In this case, the assumption Camidge and Atherly changed was the percentage of normal quality of life a patient on crizotinib typically enjoys. The Canadian study estimated it to be 50 percent of normal. This might be a fair figure for someone fighting through rounds of chemotherapy, but crizotinib’s side effects (the official list includes vision disorders, nausea, diarrhea, vomiting, edema, and constipation) tend to be mild, more like those of antidepressants or diabetes medications.
Given that physicians in Canada have little direct experience with the drug, the people estimating the quality of life derived from this drug may not have had first-person experience with side effects. Camidge and Atherly simply upped the percentage of normal quality of life for crizotinib patients from 50 percent of normal to 90 percent, a better fit with Camidge’s long experience with patients on the drug.
Broader implications. Why be so concerned about this one drug’s fate in Canada, particularly when it’s still really expensive, even with the changed assumption? For one, Camidge said, financial cost-benefit analyses, long a staple of national health care systems in places such as Canada, the United Kingdom, and Australia, are poised to become more commonly applied as the
U.S. health care system increases its scrutiny of the cost of care.
Second, the audience for health-economic analyses is evolving, Camidge said. What used to be the domain of health economists is broadening to include oncology and other fields, as the publication of the original Canadian study in the high-profile Journal of Thoracic Disease shows. It’s important, Camidge said, that these new audiences understand that the products of these models, confidently reduced to single-digit-dollar exactitude, in fact depend on myriad factors of varying reliability.

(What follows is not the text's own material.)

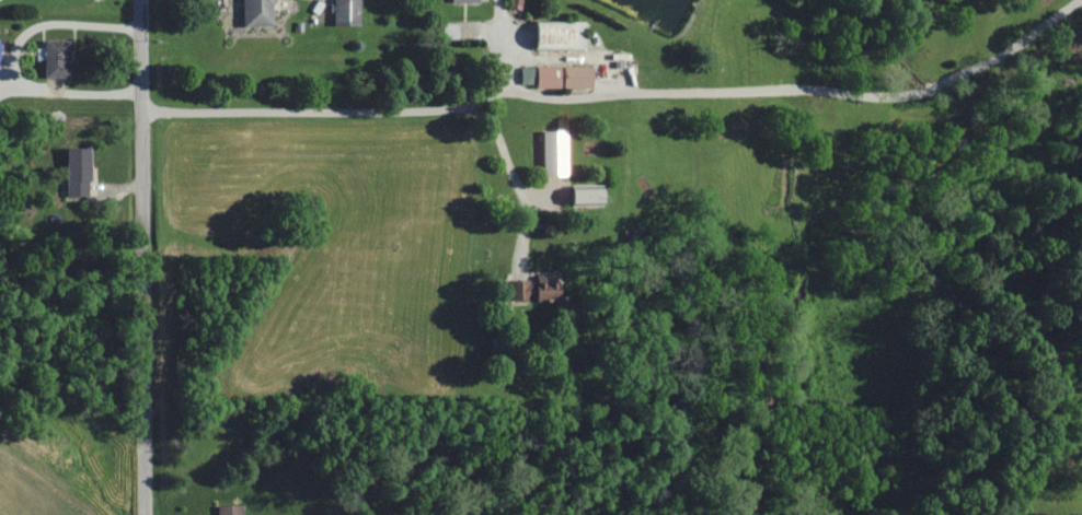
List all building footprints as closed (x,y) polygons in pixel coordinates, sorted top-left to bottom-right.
[(269,28),(269,0),(239,0),(239,28),(269,28)] [(356,27),(357,0),(331,0),(330,27),(356,27)] [(581,24),(567,23),(567,29),(530,28),(530,51),(580,51),(581,24)] [(440,40),(456,39),(455,25),(440,25),(440,40)] [(40,78),(64,79),(66,42),(42,41),(40,78)] [(588,69),(519,67),(518,88),(587,89),(588,69)] [(562,132),(539,133),(540,178),(563,178),(562,132)] [(63,150),(63,199),(88,198),(87,149),(63,150)] [(598,190),(566,187),(565,205),(596,208),(598,190)] [(506,282),(507,303),(551,302),(551,281),(506,282)]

In addition, Atherly said, cost-benefit calculations can change starkly with time – costs plunge when drugs go generic, and benefits can pile up as clinicians gain familiarity with therapies, for example.

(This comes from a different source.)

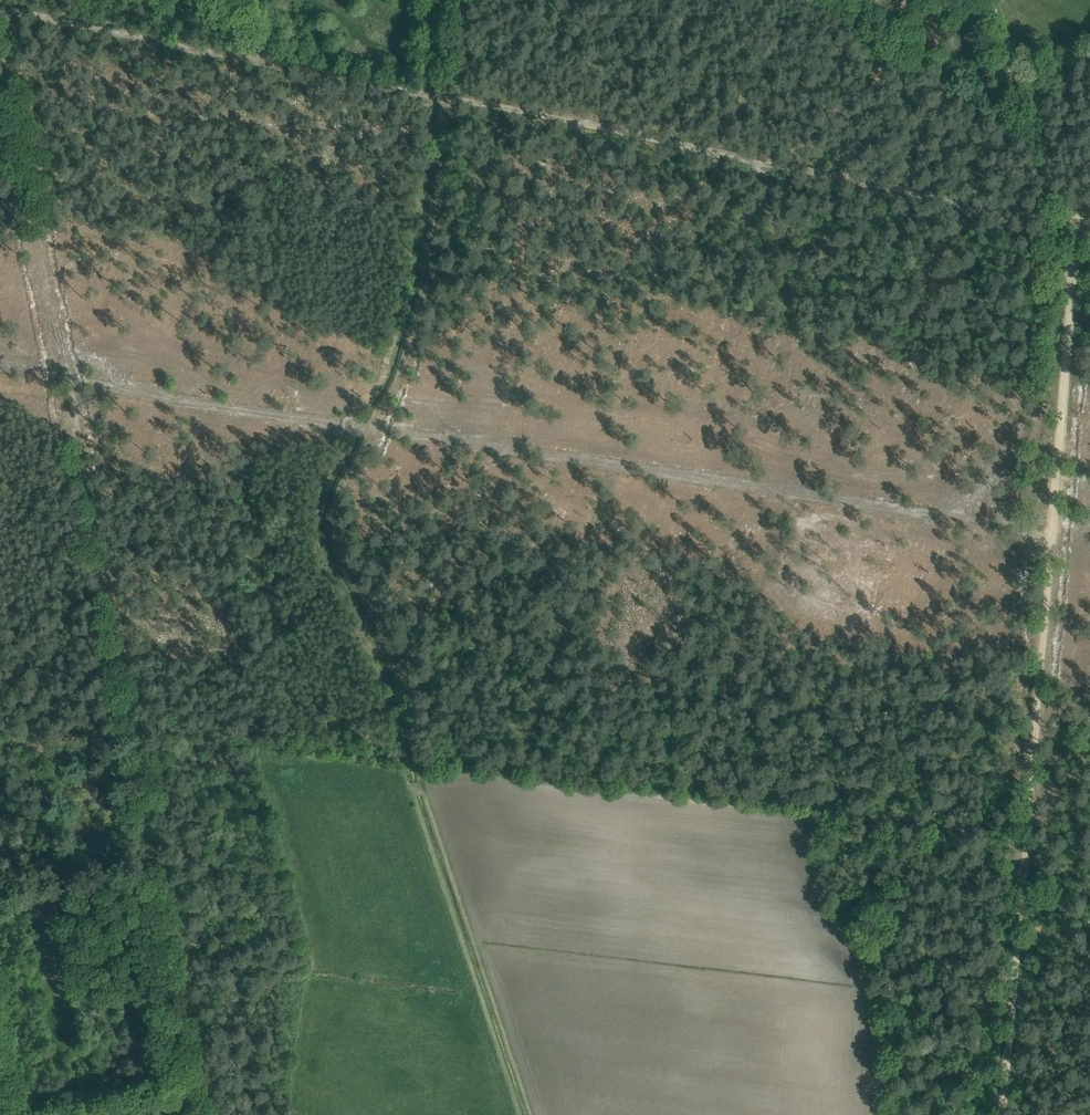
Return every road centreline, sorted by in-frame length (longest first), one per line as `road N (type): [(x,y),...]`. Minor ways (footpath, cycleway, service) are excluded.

“We’re trying to educate an audience that’s now being asked to consume this type of data for perhaps the first time,” Camidge said.
Added Atherly, “Clinicians need to be aware of how sensitive the results of these things are to each assumption.”
This is not to dismiss the value of cost-benefit modeling as a discipline, Atherly said.
“These are questions we need to ask when we’ve got the great new therapy,” he said. “Does the benefit justify the cost in a world where we can’t afford everything?”